The mill opened in 1886 and began producing lumber for construction and support beams for mines, including the ones in Butte. In its heyday, it was the biggest mill from the West Coast to Wisconsin, according to the Bonner Milltown History Center and Museum’s website.
In the almost century and a half that the mill was in operation, it became more than just a business. It became the thriving community and company town that is now Bonner, complete with a post office, school and the highfalutin Margaret Hotel.
While the mill itself was no longer operational in 2012, the remnants of the era were apparent in Chapman’s explorations and photographs.
Some of Chapman’s images have an almost ghost-town feel in how they document the things left behind by mill workers. The majority of the images are black and white, which helps to carry that desolate sensibility throughout the entire body of work.
“It was interesting seeing the places where people signed the walls, where people made their own mark,” Chapman said. “There’s the little personal touches everywhere.”
Dilapidated mill structures in various states of disarray and deconstruction might not seem like the most photogenic subject matter for an artistic project. But Chapman’s eye for beauty in things mundane and overlooked creates images that breathe new life into the aging mill. Combined with Chapman’s skill for composition and use of natural light, the photographs are nothing short of captivating.
Going into the project, Chapman’s goals were not just to document the mill and its infrastructure. Rather, he sought to juxtapose something so particular to humans against the nature that surrounds it.
“It’s like finding things that humans have built for this project in nature,” Chapman said.
On the other end of that spectrum, Chapman said it was surprising to see the extremes of what humans could build and do.

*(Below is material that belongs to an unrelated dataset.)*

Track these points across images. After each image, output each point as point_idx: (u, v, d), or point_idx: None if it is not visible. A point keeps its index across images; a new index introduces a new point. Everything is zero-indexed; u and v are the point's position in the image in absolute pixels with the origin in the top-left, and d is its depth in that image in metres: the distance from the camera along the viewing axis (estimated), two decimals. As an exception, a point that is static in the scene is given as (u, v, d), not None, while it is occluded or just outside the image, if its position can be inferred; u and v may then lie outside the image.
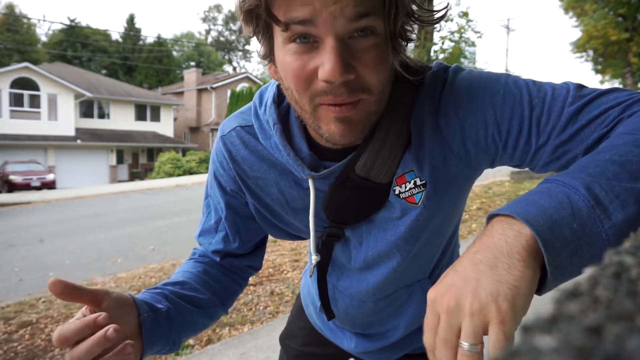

“It just struck me of, like, what a hazardous place it must have been to work,” Chapman said. “Like a thousand and one ways to get maimed or die or get sucked into a piece of machinery.”
Some of Chapman’s images that will be on display, depict structures that no longer exist, or exist in a less favorable state these days. From an archival perspective, Chapman says he hopes the project could someday incorporate other archival works from people who remember the mill in its operational days.
“This [project] is my experience there,” Chapman said. “This stuff only lasts for a generation or two before no one cares.”